Até aqui, o mercado português era pautado por uma ausência de conteúdos exclusivos, o que era bem vindo, segundo a Jefferies, dada a intensidade de 'opex' que exige.

"A decisão pode ter 'upside', mas vai apenas aumentar a pressão para a NOS continuar a sua execução sem falhas", referiu, adiantando que estará atenta às respostas da PT e da Vodafone.

"É uma quebra importante do 'status quo'. A decisão constitui uma antecipação para alavancar conteúdos exclusivos como fonte de vantagem comparativa", afirmou a Jefferies.

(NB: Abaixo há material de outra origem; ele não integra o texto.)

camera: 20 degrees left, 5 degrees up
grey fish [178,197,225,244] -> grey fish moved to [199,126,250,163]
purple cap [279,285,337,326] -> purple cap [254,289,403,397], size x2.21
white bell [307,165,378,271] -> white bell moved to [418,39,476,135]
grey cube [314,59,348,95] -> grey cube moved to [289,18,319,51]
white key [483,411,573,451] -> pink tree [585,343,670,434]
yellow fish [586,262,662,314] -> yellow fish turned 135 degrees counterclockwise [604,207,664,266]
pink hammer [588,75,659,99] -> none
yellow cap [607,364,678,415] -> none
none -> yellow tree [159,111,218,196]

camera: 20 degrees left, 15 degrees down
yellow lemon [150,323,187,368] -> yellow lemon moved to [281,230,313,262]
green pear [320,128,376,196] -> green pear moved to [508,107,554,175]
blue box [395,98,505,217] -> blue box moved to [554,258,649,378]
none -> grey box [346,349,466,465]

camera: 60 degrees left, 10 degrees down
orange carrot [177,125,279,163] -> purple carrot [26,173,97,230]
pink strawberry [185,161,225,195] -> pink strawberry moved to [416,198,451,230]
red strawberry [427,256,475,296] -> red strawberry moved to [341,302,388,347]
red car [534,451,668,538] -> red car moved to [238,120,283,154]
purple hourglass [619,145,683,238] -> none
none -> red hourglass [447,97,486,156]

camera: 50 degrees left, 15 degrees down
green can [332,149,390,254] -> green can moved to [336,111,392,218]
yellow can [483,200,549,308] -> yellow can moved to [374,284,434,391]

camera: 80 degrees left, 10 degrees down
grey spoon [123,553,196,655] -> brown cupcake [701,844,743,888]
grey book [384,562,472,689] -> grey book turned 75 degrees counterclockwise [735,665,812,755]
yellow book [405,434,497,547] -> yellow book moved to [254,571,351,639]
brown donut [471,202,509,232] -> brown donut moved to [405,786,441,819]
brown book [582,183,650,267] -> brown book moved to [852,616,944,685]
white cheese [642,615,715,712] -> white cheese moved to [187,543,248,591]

A agressiva concorrência em Portugal pressiona os operadores a seguir o caminho dos conteúdos, segundo o banco de investimento.

A Benfica TV tem cerca de 300.000 subscritores, 120.000 dos quais através de pacotes da NOS, e gera entre 35 e 40 ME de receitas por ano.

"Vemos 'upside' para a NOS se negar aos seus rivais o conteúdo - há 180.000 utilizadores da Benfica TV cujo pacote de 'triple' ou 'quadruple play' é de outros operadores, uma fonte óbvia de crescimento de quota para a NOS", afirmou a Jefferies.

"A estratégia tem obviamente riscos, os custos anuais representam 3 pontos percentuais da margem EBITDA e a NOS tem de o compensar com a execução da estratégia. Subiu a parada", concluiu.

As ações da NOS SGPS seguiam a perder 1,2% para 7,36 euros. Os títulos da Benfica SAD avançavam 11,2% para 1,49 euros.